Honduras, Guatemala und El Salvador gehören mit einer Rate von bis zu 70 Morden auf 100.000 Einwohner zu den gefährlichsten Ländern in Amerika. Die Mordrate von Honduras ist eine der höchsten weltweit; im Durchschnitt werden hier täglich zwölf Menschen ermordet.

Die meisten Verbrechen werden von kriminellen Banden wie den "Maras" begangen. Sie treiben unter anderem von Taxis und Nahverkehrsbussen "Mautgebühren" ein. Wer nicht zahlt, riskiert, getötet zu werden. Viele Bus- und Taxifahrer sind bereits erschossen worden.

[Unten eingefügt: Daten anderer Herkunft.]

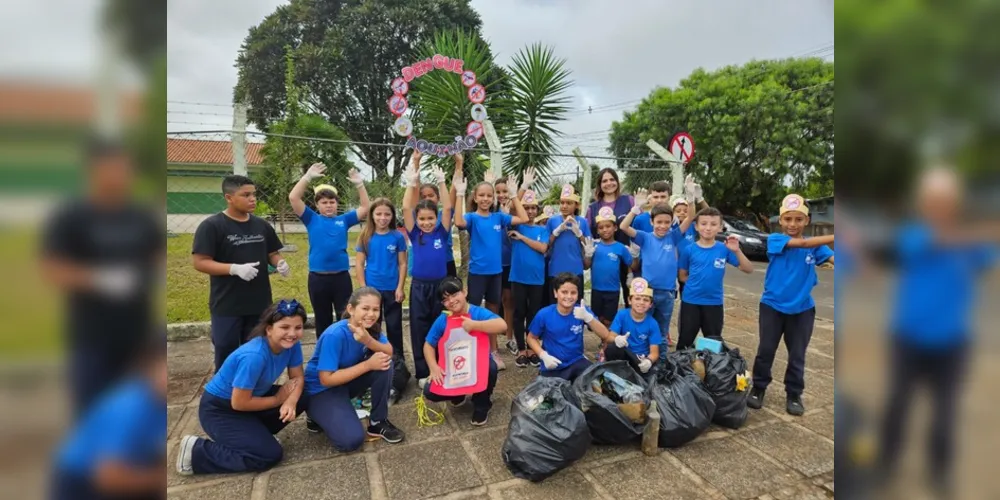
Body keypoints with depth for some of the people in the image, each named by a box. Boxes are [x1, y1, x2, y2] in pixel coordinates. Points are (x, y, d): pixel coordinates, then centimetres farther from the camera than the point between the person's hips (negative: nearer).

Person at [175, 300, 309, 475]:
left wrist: (290, 402, -25)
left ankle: (252, 432, 9)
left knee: (303, 398, -10)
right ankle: (196, 452, -1)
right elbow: (239, 403, -27)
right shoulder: (253, 356, -34)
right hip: (219, 409, -7)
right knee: (270, 455, -15)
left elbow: (297, 378, -5)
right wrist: (279, 399, -16)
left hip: (250, 396, 7)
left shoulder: (292, 345, -14)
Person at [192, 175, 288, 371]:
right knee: (226, 356, 8)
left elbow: (272, 253, 15)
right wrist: (235, 268, -26)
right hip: (227, 306, -4)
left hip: (260, 303, 5)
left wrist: (280, 263, -9)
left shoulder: (262, 225, 5)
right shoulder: (211, 226, -10)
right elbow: (200, 262, -13)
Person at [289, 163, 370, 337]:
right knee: (323, 322, 14)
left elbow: (365, 208, 1)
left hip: (341, 277, 0)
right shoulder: (312, 220, 4)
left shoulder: (344, 220, 6)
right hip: (318, 278, 0)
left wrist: (359, 184, -8)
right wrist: (308, 177, -12)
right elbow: (293, 198, -6)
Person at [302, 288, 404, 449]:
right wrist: (368, 364, -30)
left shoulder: (369, 328, -10)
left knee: (384, 363, -19)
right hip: (321, 389, -6)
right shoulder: (334, 335, -30)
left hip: (348, 380, 6)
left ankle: (378, 422, -3)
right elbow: (326, 379, -29)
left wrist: (368, 340, -37)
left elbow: (389, 353, -18)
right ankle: (317, 415, 7)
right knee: (352, 440, -22)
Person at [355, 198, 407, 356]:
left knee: (394, 327, 10)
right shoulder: (366, 237, -3)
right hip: (371, 289, 1)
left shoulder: (398, 237, -4)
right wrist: (363, 288, -6)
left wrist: (400, 288, -6)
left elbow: (402, 264, -1)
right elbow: (359, 264, -1)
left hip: (392, 289, 0)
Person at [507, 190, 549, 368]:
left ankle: (532, 349, 21)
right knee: (519, 313, 5)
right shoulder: (516, 226, 5)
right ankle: (521, 350, 16)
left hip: (537, 278, 1)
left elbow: (543, 248, -10)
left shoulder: (542, 229, 5)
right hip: (518, 277, -1)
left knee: (534, 314, 9)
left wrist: (522, 237, -12)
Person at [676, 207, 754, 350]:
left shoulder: (724, 249, -5)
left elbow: (749, 270, -10)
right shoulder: (689, 250, -6)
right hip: (690, 302, -1)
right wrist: (698, 282, -9)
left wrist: (737, 251, -23)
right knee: (684, 342, 11)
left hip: (714, 303, 1)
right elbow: (682, 276, 3)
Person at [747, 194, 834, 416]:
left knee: (797, 355, 11)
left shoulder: (815, 247, -1)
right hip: (772, 306, -2)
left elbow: (832, 258, -17)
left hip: (802, 309, 2)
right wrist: (833, 238, -35)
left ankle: (794, 395, 28)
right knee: (765, 351, 6)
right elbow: (802, 243, -25)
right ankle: (758, 388, 23)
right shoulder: (775, 240, -9)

Bei dem bisher schlimmsten Massaker hatte im Dezember 2004 eine Bande 21 Passagiere in einem Bus getötet.

Immer wieder werden auch Journalisten Opfer der Gewalt. Ende August fand man die Leiche des 62-jährigen Rundfunkmoderators Israel Zelaya in einem Zuckerrohrfeld in der Nähe der Stadt Villanueva, im Norden des Landes. Unbekannte hatten Zelaya zuvor in San Pedro Sula entführt.